===== ОТРЫВОК =====

Зеленая калитка Евгения Евтушенко

Тенгиз Сулханишвили
БАМ

Весной 1974 года на правый берег великой сибирской реки Лены высадился многотысячный отряд строителей. Плацдармом для броска на восток был выбран захолустный сонный Усть-Кут, впавший в панику от количества свалившихся на него техники и людей. Все светлое время в небе кружили транспортные вертолеты, а огромные оранжевые немецкие "магирусы" ревели моторами круглые сутки. Сводные отряды уходили в тайгу и вытягивались по размеченной на карте цепочке, ведущей в Тихому океану.
Грузии на магистрали отвели участок, названный в честь бегущей рядом небольшой речушки Нией. Здесь, на одном из будущих перегонов, следовало простроить полустанок с ремонтными мастерскими, депо, жилой комплекс с торговым центром, школу, амбулаторию и дом культуры.
Наша съемочная группа приехала в Нию в конце лета. Шестьдесят крепких мужиков четвертый месяц валили лес, распиливали бревна, мостили деревянные тротуары, подводили коммуникации к ладно сбитым срубам, образовавшим красивую сельскую улицу.
Основной объем монтажных работ следовало завершить до наступления холодов, и позировать перед камерой желающих не было. Побродив часик-другой между объектами, мы, чтобы не путаться под ногами, уходили в свой вагончик зачитывать до дыр центральную прессу, сбрасываемую авиаторами раз в неделю у пилорамы.

===== ПРЕДОСТАВЛЕННЫЕ ЗАПИСИ =====

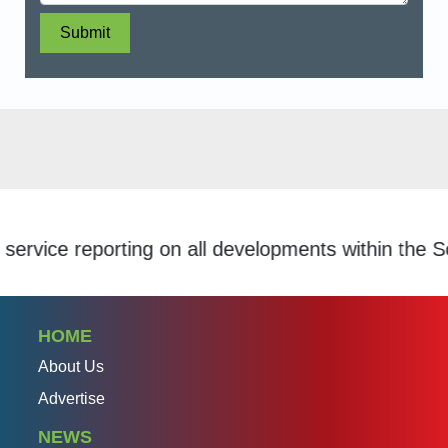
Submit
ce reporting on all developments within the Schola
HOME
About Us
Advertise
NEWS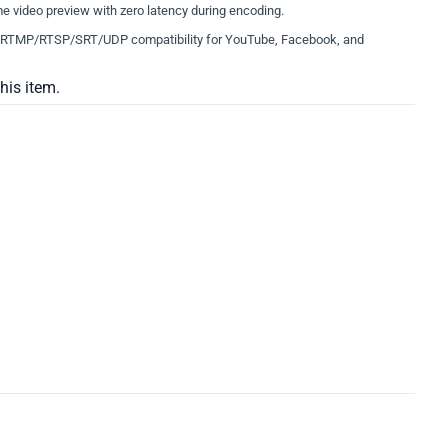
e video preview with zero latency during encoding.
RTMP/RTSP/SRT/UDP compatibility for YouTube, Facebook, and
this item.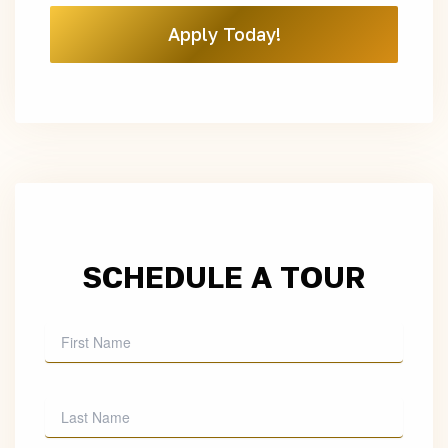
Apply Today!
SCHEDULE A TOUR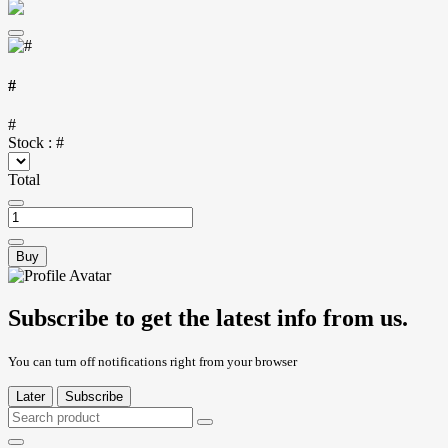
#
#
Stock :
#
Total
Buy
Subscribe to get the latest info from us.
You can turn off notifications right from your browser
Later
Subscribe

=====
===== ПРЕДОСТАВЛЕННЫЕ ЗАПИСИ =====

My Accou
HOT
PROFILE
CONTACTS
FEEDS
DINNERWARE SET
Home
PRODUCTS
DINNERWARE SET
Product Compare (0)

=====

ЗАДАНИЕ:
Перепишите без изменений фрагмент отрывка о строительстве БАМа, начиная со слов «Весной 1974 года» и заканчивая словами «в Тихому океану.».

РЕЗУЛЬТАТ:
Весной 1974 года на правый берег великой сибирской реки Лены высадился многотысячный отряд строителей. Плацдармом для броска на восток был выбран захолустный сонный Усть-Кут, впавший в панику от количества свалившихся на него техники и людей. Все светлое время в небе кружили транспортные вертолеты, а огромные оранжевые немецкие "магирусы" ревели моторами круглые сутки. Сводные отряды уходили в тайгу и вытягивались по размеченной на карте цепочке, ведущей в Тихому океану.